▶ _Exercise_
From the chapter abstract below, list every anomaly of experimental data distributions named in parentheses.

▶ _Study text_
Chapter metrics overview

494 Chapter Downloads

View Full Metrics

Abstract

In this chapter, we discuss the use of the Lomb-Scargle periodogram, its advantages, and pitfalls on a geometrical rather than statistical point of view. It means emphasizing more on the transformation properties of the finite sampling – the available data – rather than on the ensemble properties of the assumed model statistical distributions. We also present a brief overview and criticism of recent literature on the subject and its new developments. The whole discussion is under the geophysical inverse theory point of view, the Tarantola’s combination of information or the so-called Popper-Bayes approach. This approach has been very successful in dealing with large ill-conditioned, or under-determined complex problems. In the case of periodogram analysis, this approach allows us to manage more naturally the experimental data distributions and its anomalies (uncorrelated noise, sampling artifacts, windowing, aliasing, spectral leakage, among others). Finally, we discuss the Lomb-Scargle-Tarantola (LST) periodogram: an estimator of spectral content existing in irregularly sampled time series that implements these principles.

Collected data:
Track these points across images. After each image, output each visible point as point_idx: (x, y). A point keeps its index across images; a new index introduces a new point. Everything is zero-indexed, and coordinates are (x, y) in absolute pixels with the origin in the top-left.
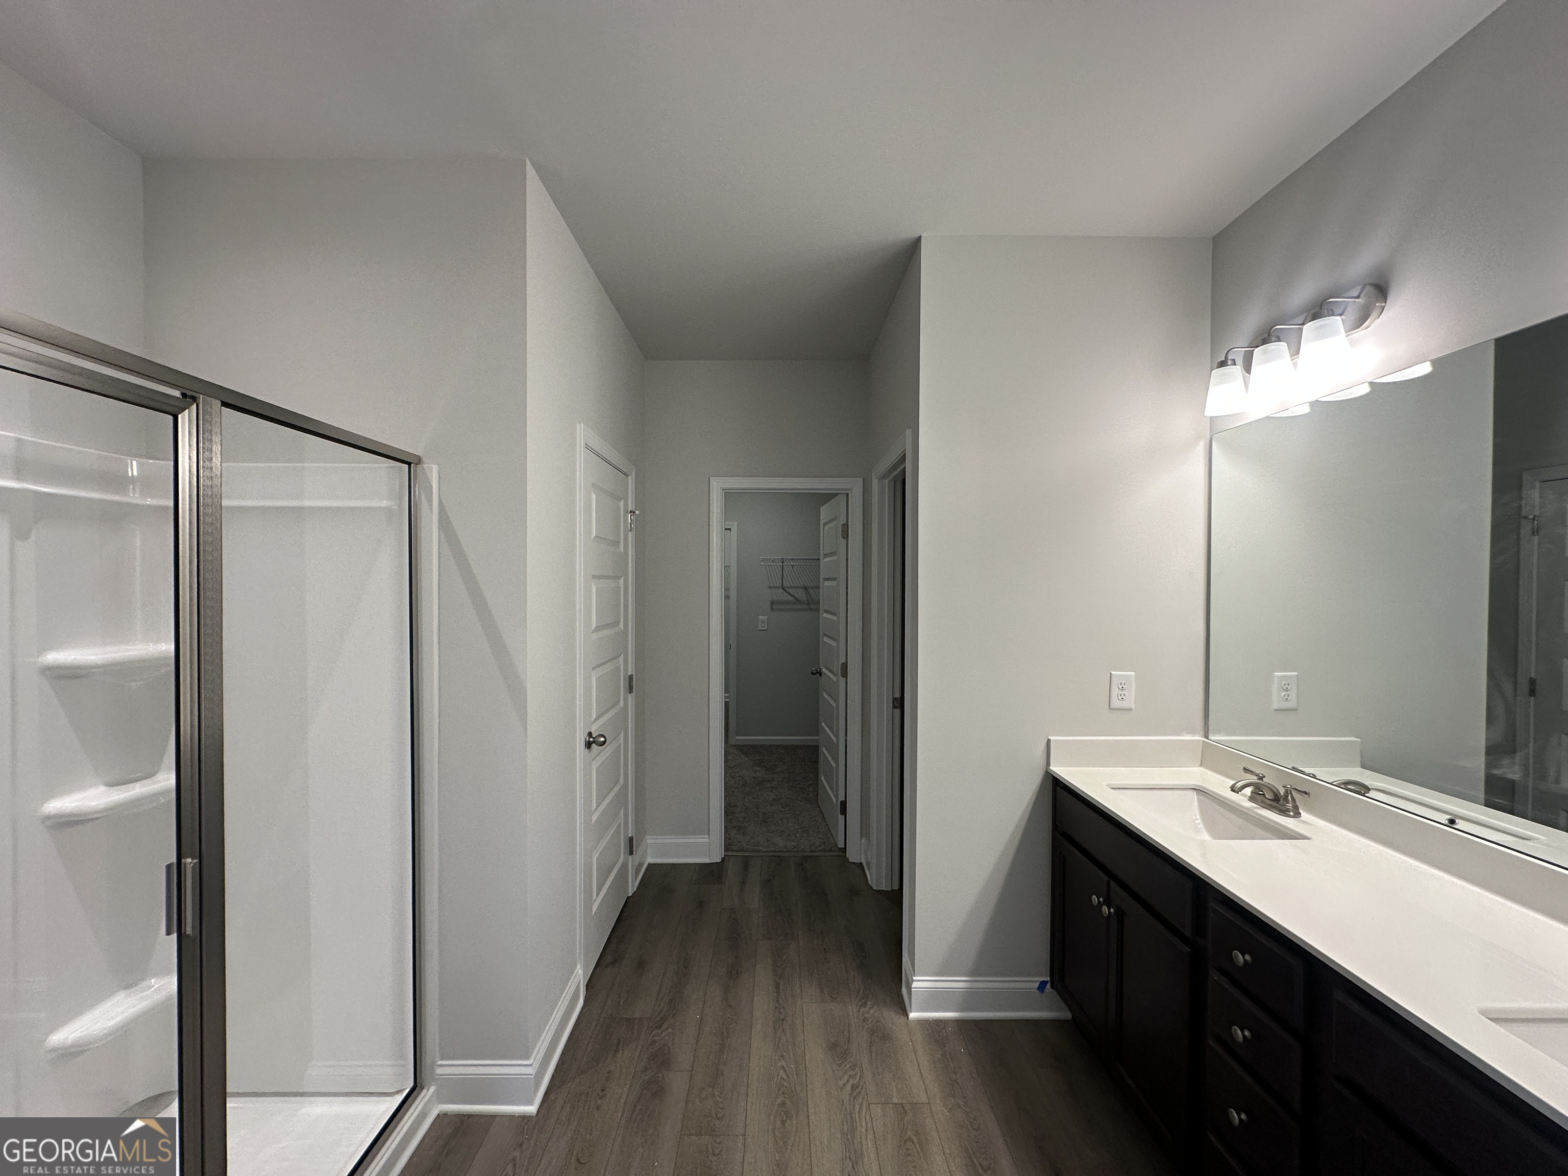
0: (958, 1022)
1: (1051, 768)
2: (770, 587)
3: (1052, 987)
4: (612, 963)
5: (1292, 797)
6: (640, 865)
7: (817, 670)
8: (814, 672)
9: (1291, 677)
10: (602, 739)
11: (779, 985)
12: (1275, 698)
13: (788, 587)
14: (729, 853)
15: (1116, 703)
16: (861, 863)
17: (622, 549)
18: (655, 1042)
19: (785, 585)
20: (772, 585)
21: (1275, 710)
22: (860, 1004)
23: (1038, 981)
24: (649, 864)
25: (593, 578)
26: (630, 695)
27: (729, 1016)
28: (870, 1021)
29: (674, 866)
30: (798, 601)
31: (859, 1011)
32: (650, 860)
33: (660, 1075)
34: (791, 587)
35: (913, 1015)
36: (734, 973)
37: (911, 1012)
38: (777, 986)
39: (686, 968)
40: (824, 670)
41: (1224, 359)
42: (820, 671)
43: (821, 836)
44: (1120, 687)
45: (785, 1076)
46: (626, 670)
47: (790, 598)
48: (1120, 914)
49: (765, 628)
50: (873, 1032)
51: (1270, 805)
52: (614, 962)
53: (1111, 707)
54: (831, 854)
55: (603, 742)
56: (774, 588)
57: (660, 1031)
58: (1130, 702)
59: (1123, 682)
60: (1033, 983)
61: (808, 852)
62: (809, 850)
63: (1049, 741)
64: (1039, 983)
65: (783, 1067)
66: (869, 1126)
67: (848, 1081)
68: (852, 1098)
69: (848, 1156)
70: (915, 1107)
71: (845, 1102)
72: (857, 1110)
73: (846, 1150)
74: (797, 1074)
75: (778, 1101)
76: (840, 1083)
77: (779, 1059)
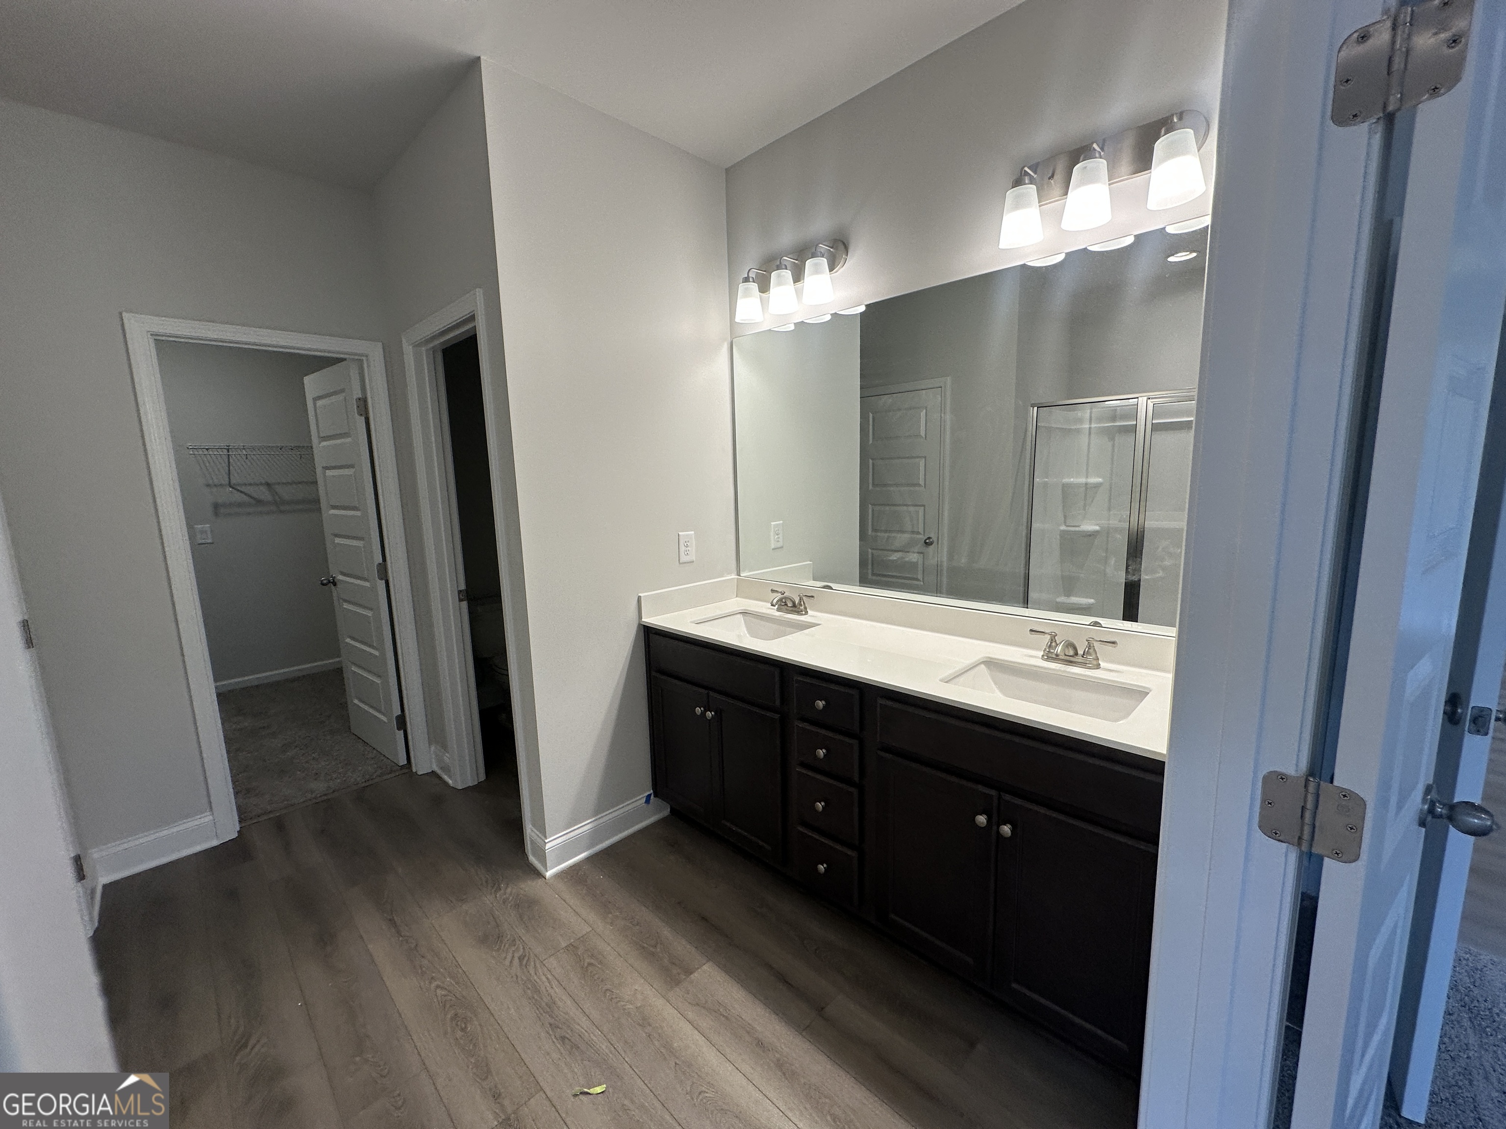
0: (590, 860)
1: (643, 620)
2: (208, 485)
3: (655, 795)
5: (804, 602)
6: (93, 891)
7: (329, 581)
8: (325, 582)
9: (779, 524)
11: (394, 919)
12: (772, 541)
13: (240, 485)
14: (242, 824)
15: (684, 558)
16: (434, 772)
18: (246, 1065)
19: (233, 481)
20: (211, 482)
21: (773, 549)
22: (493, 890)
23: (643, 797)
24: (105, 887)
27: (344, 980)
28: (511, 899)
30: (259, 502)
31: (496, 897)
32: (105, 879)
33: (276, 1090)
34: (245, 484)
35: (549, 874)
36: (326, 939)
37: (546, 873)
38: (392, 922)
40: (340, 577)
41: (746, 276)
42: (334, 579)
44: (686, 544)
45: (444, 993)
47: (245, 498)
48: (719, 713)
49: (210, 541)
50: (517, 906)
51: (792, 610)
53: (681, 562)
54: (393, 775)
56: (218, 486)
57: (247, 1050)
58: (692, 557)
59: (687, 540)
60: (640, 800)
61: (363, 783)
62: (363, 781)
63: (639, 598)
64: (645, 798)
65: (438, 987)
66: (549, 976)
67: (513, 957)
68: (524, 967)
69: (542, 1012)
70: (583, 939)
71: (518, 974)
72: (533, 974)
73: (538, 1009)
74: (457, 983)
75: (449, 1016)
76: (507, 962)
77: (430, 983)
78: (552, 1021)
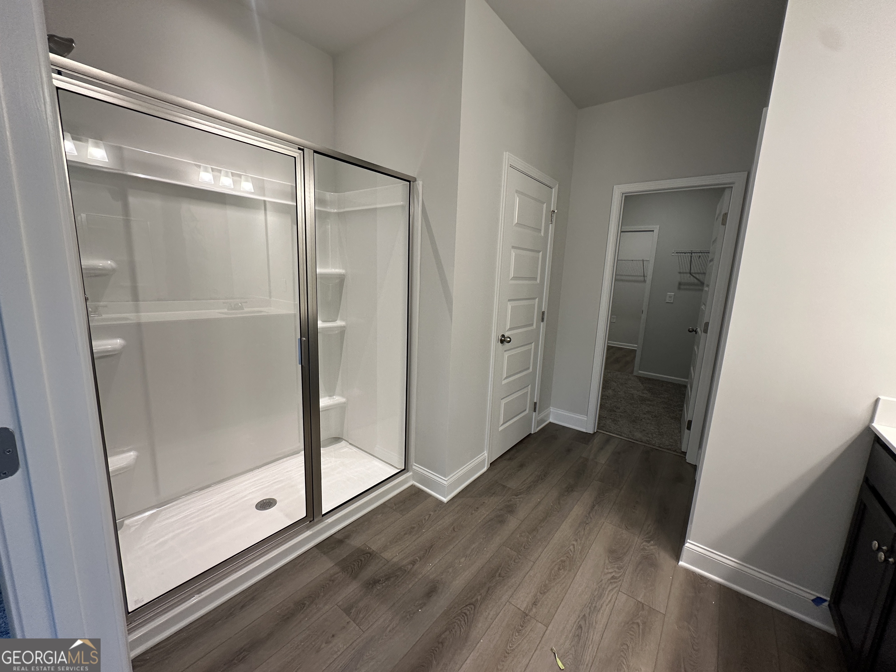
0: (720, 586)
1: (873, 424)
2: (680, 273)
3: (829, 605)
4: (508, 459)
6: (543, 421)
7: (693, 330)
8: (691, 330)
10: (509, 339)
11: (595, 506)
13: (695, 273)
14: (599, 431)
16: (696, 465)
17: (542, 234)
18: (511, 500)
19: (692, 271)
22: (645, 539)
23: (814, 595)
24: (550, 422)
25: (512, 248)
26: (542, 323)
27: (556, 507)
28: (647, 552)
29: (564, 427)
31: (642, 543)
32: (551, 420)
33: (506, 515)
34: (698, 273)
35: (681, 563)
36: (570, 489)
37: (681, 561)
38: (593, 507)
39: (544, 476)
40: (698, 329)
42: (696, 330)
43: (671, 441)
45: (572, 550)
46: (540, 306)
47: (696, 281)
49: (672, 302)
50: (645, 558)
52: (510, 459)
54: (676, 453)
55: (509, 341)
56: (684, 273)
57: (516, 497)
61: (657, 447)
62: (658, 446)
63: (877, 400)
64: (815, 597)
65: (574, 545)
66: (613, 601)
67: (612, 573)
68: (609, 582)
69: (589, 606)
70: (652, 610)
71: (603, 581)
72: (609, 589)
73: (590, 603)
74: (580, 552)
75: (562, 558)
76: (606, 571)
77: (574, 541)
78: (587, 615)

▶ _Task solution_
uncorrelated noise, sampling artifacts, windowing, aliasing, spectral leakage